• GIVEN INSTRUCTION 1: Please pull out every line of the listing that contains the string "fontname".

• TEXT EXTRACT:
◇ ◇ ◇ ◇

Stylistically, Whitehead sticks to a register that one calls “terse” and “lean” in glowing reviews and “simplistic” in unfavorable ones. In both plotting and prose, The Nickel Boys stands in stark contrast to Whitehead’s other novels, which explore similar concerns—the continued presence of the past, the human capacity for good or wickedness, the peculiarly American legacy of slavery and racism—with far more breadth, indirection, and irony. The Nickel Boys offers none of the novelistic ambition or bravura of Zone One, John Henry Days, or Sag Harbor. Instead it is deceptively straightforward, earnest in a way Whitehead once mocked in a New York Times essay on the staples of contemporary fiction. (“Southern Novel of Black Misery—Slip on your sepia-tinted goggles and investigate the legacy of slavery that still reverberates to this day, the legacy of Reconstruction that still reverberates to this day, and crackers.”) At times, key themes and ideas arrive almost pre-highlighted, as if already distilled for the SparkNotes that are presumably even now being written.

◇ ◇ ◇ ◇

• PROVIDED DATA:
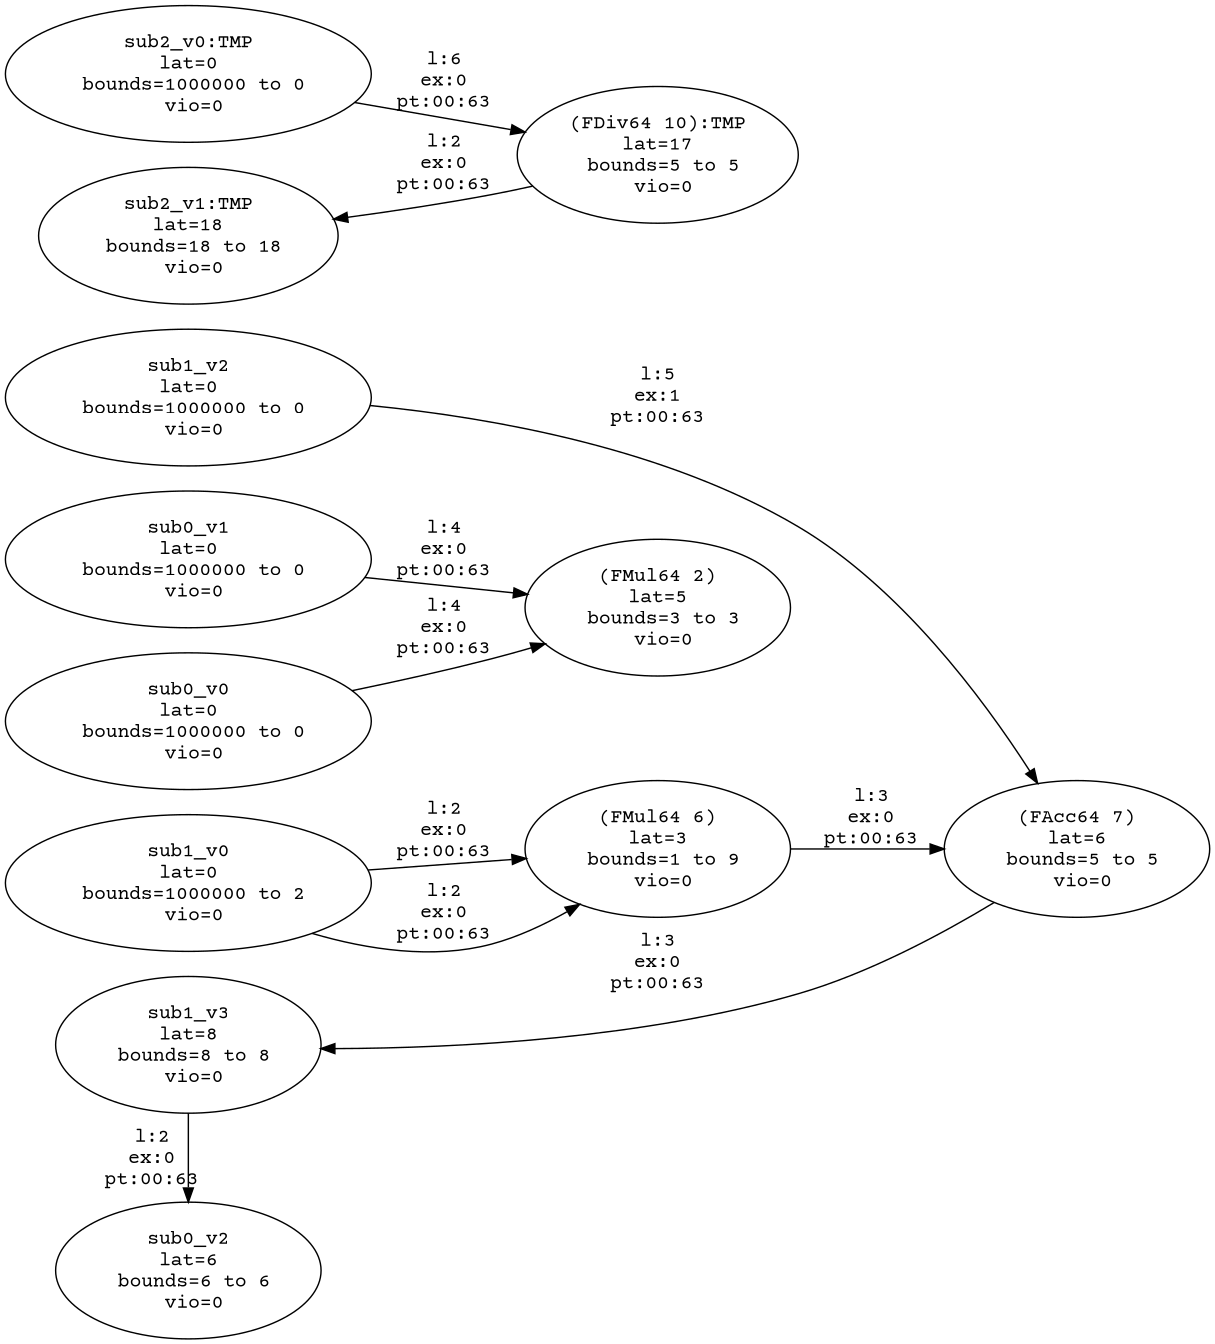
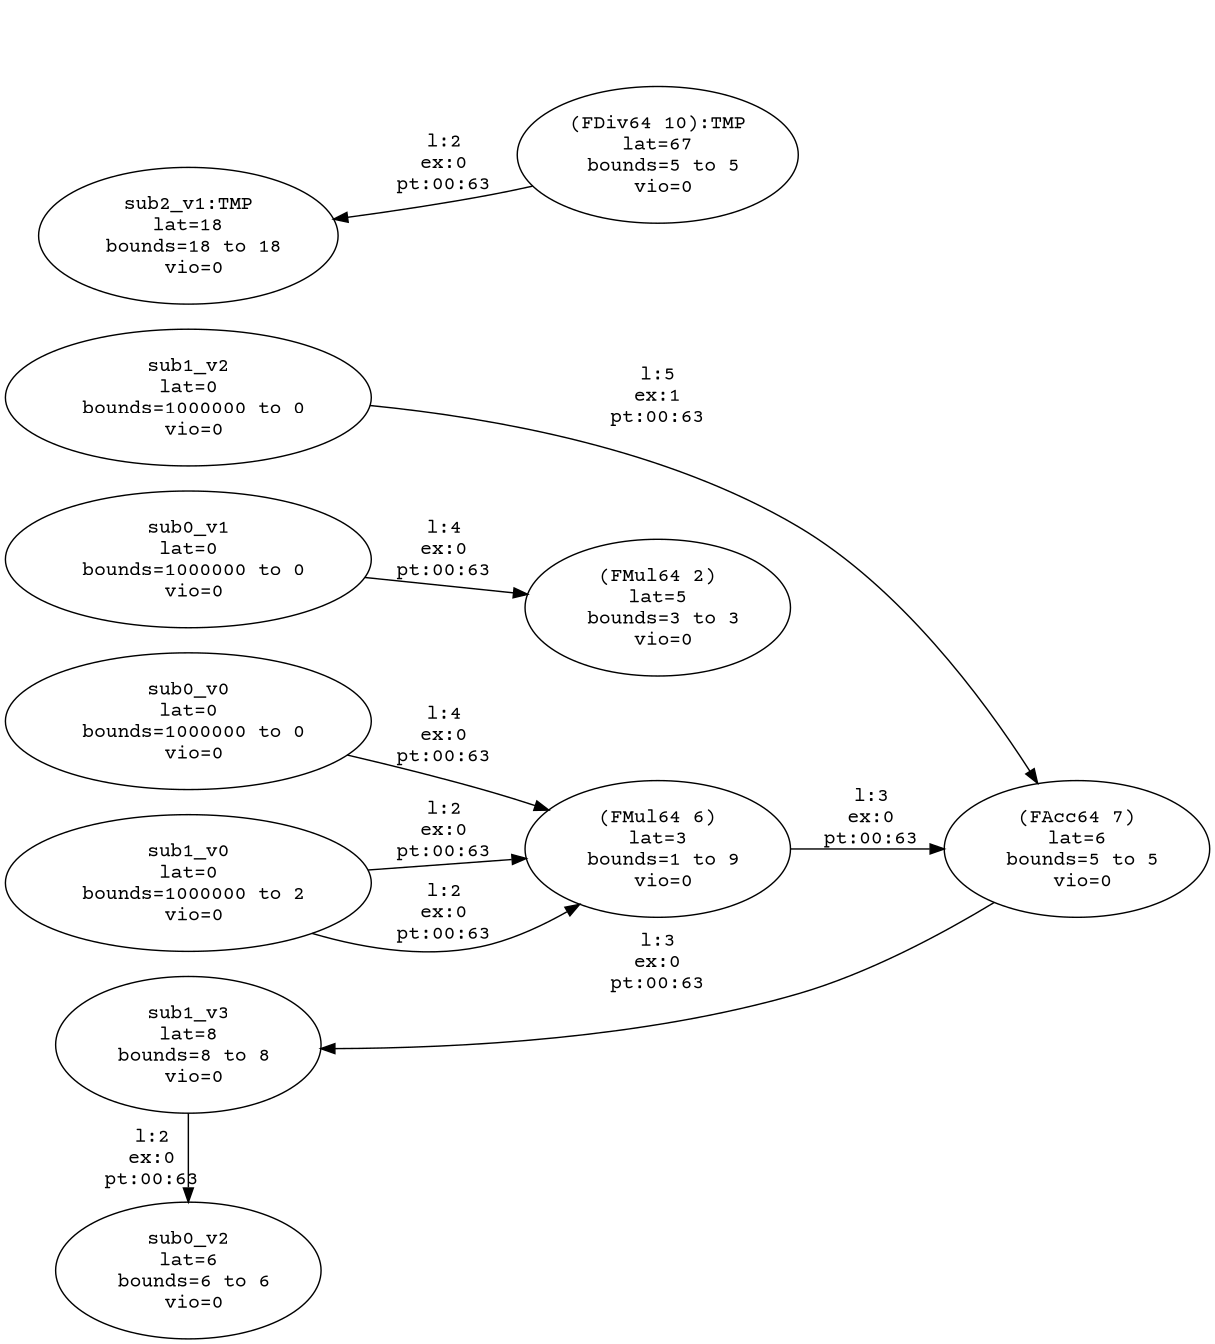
  digraph {
    fontname="Courier Prime"
    newrank=true
    rankdir=LR
    node [color=black fontname="Courier Prime"]
    edge [color=black fontname="Courier Prime"]
    n1 [label="sub0_v0\n lat=0 \n bounds=1000000 to 0\n vio=0"]
    n2 [label="sub0_v1\n lat=0 \n bounds=1000000 to 0\n vio=0"]
    n3 [label="sub0_v2\n lat=6 \n bounds=6 to 6\n vio=0"]
    n4 [label="sub1_v0\n lat=0 \n bounds=1000000 to 2\n vio=0"]
    n5 [label="sub1_v2\n lat=0 \n bounds=1000000 to 0\n vio=0"]
    n6 [label="sub1_v3\n lat=8 \n bounds=8 to 8\n vio=0"]
-   n7 [label="sub2_v0:TMP\n lat=0 \n bounds=1000000 to 0\n vio=0"]
    n8 [label="sub2_v1:TMP\n lat=18 \n bounds=18 to 18\n vio=0"]
    n9 [label="(FMul64 2)\n lat=5 \n bounds=3 to 3\n vio=0"]
    n10 [label="(FMul64 6)\n lat=3 \n bounds=1 to 9\n vio=0"]
    n11 [label="(FAcc64 7)\n lat=6 \n bounds=5 to 5\n vio=0"]
-   n12 [label="(FDiv64 10):TMP\n lat=17 \n bounds=5 to 5\n vio=0"]
+   n12 [label="(FDiv64 10):TMP\n lat=67 \n bounds=5 to 5\n vio=0"]
    subgraph sub_1 {
      rank=same
      n1
      n2
      n3
      n4
      n5
      n6
-     n7
      n8
    }
-   n1 -> n9 [label="l:4\nex:0\npt:00:63"]
+   n1 -> n10 [label="l:4\nex:0\npt:00:63"]
    n2 -> n9 [label="l:4\nex:0\npt:00:63"]
    n4 -> n10 [label="l:2\nex:0\npt:00:63"]
    n4 -> n10 [label="l:2\nex:0\npt:00:63"]
    n5 -> n11 [label="l:5\nex:1\npt:00:63"]
    n6 -> n3 [label="l:2\nex:0\npt:00:63"]
-   n7 -> n12 [label="l:6\nex:0\npt:00:63"]
    n10 -> n11 [label="l:3\nex:0\npt:00:63"]
    n11 -> n6 [label="l:3\nex:0\npt:00:63"]
    n12 -> n8 [label="l:2\nex:0\npt:00:63"]
  }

◇ ◇ ◇ ◇

• GIVEN INSTRUCTION 2: Decide whether each statement agrees with the passage on The Nickel Boys, answering yes or no and quoting the deciding words from the passage. (a) The Nickel Boys shares the novelistic ambition of Zone One. (b) Whitehead wrote a New York Times essay on the staples of contemporary fiction. (c) Whitehead's other novels treat similar concerns with more irony.

• COMPLETE ANSWER 1:
    fontname="Courier Prime"
    node [color=black fontname="Courier Prime"]
    edge [color=black fontname="Courier Prime"]

• COMPLETE ANSWER 2:
(a) No: "The Nickel Boys offers none of the novelistic ambition or bravura of Zone One, John Henry Days, or Sag Harbor."
(b) Yes: "a New York Times essay on the staples of contemporary fiction"
(c) Yes: "which explore similar concerns—the continued presence of the past, the human capacity for good or wickedness, the peculiarly American legacy of slavery and racism—with far more breadth, indirection, and irony"